Average Rating: 
Rating: - Simply Terrific
If you are looking for an inexpensive camera that takes excellent, versatile photos and is very easy to use, I have not seen a better one. I have been a semi-professional photographer since the late-60's but refuse to carry expensive gear on vacations or weekend trips. The Canon slips into my front pocket; is unobtrusive; and, is sufficiently rugged to endure most environments. The photo quality is very good and the zoom is quick and efficient. Since most of my travel is in Asia where expensive items tend to vanish on occasion, my only concern using this camera is safeguarding the exposed film. The camera, at this price, can easily be replaced. This is a good product. It should serve you well.

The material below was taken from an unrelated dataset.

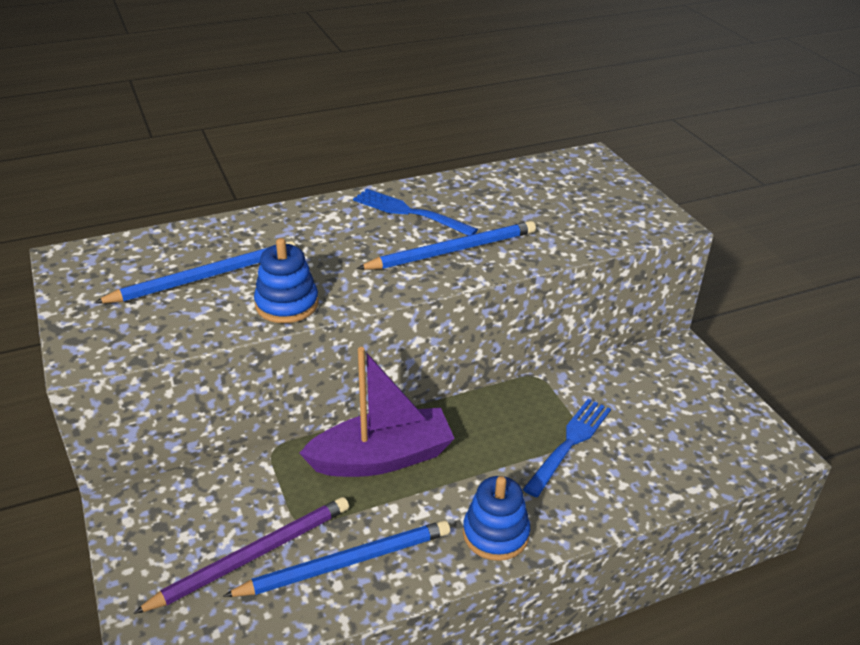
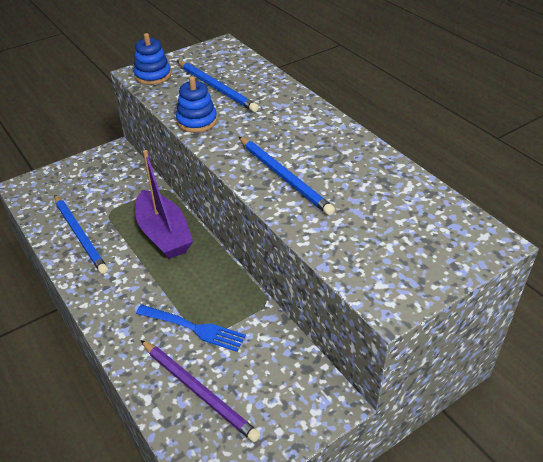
camera: 80 degrees right, 5 degrees up
(252, 556) = (84, 200): purple pencil -> purple pencil (198, 391)
(409, 212) = (329, 149): blue fork -> none
(495, 534) = (104, 297): blue stacking toy -> blue stacking toy (153, 75)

Rating: - very good optics for this price; average electronics
I had experience with several cameras ranging from small point-and-shoot to SLRs, and I observed that zoom lenses have to be fairly expensive to provide decent image quality. Indeed, a zoom lens is usually more complicated than a lens with single focal length since it contains more elements, and it also requires accurate mechnics. This Canon seems to break this rule. The quality of pictures taken with this camera in daylight conditions is suprisingly good for the price. It is certainly on par with more expensive pocket cameras, and rivals low-end SLRs (i.e., priced below $500). The other advantages of this camera is that it is fairly light and small and the controls are extremely simple (off, auto-flash mode, red-eye reduction, fill-in flash, and no flash + two buttons to control zoom). The negative side of this camera is poor flash performance. It seems that the electronics built into it cannot properly determine how much energy should be send to the flash (or maybe it does not have variable flash power at all). The result is that a portrait taken in twighlights will be overexposed if the person is to close to the camera, and underexposed if he/she is too far. My daugher took quite a few pictures in the dark lately, and hardly any came out right. Further drawbacks are somewhat cheap look, sluggish zoom motor, and poor quality of paint on the program wheel (it started peeling off way too quickly). There is also no pre-programmed modes which more sophisticated cameras offer (such as portrait mode, night shooting, landscape, sports (quickly moving objects), etc.) The bottomline is that in terms of the feel of the camera and its electronics you get pretty much what you would expect to get for this kind of money; in terms of optics, you get a very good deal. If you are looking for a small camera with wide-range zoom that can take sharp pictures, and do not want to spend several hundred dollars for high-end models, this Canon is likely to be the best deal on the market. I rated it five stars for its price/value ratio. There is another version of the same camera available ..., with quartz date. My opinion that the price difference between the two is much more than that feature is worth.
Rating: - a decent camera with exotic film demands
We bought this camera after Consumer Reports gave it a Best Buy rating, and because we'd had an older Canon SureShot which had recently died after 7 years of very good service.I was initially disturbed to find that the camera requires DX-coded film. I usually order my film from a mail order supplier and they do not carry DX film which, from what I've been able to discover, means that there is more information bar coded onto the canister. This I could live without. However, the manual tells you that it's possible to use regular film though it may be a little more difficult to load, and furthermore it will always register as ISO 25 (not 100 or 200 or 400)! I was pretty unhappy about all this. We bought some DX film and had it developed, taking pictures in many different circumstances -- indoors/outdoors, with/without flash, articial/natural light, etc. The results were very good in all conditions. Next, we loaded regular Kodak film (ISO 200). I could not get the film to load. I placed the reel in with various lengths of film exposed but that didn't help. I tried to depress the shutter button as recommended in the manual, but that did not help. My husband got the film to load on the first try. (I believe this is because I had warmed it up for him.) Again we took pictures in many circumstances and the quality, surprisingly, was fine. The features offered work well. The manual is good. Also, the battery is much more reasonable than previous batteries, which cost about [price]. I would say the only problem withe this camera, as with its predecessor, is a sluggish zoom mechanism. A very good camera at a good price.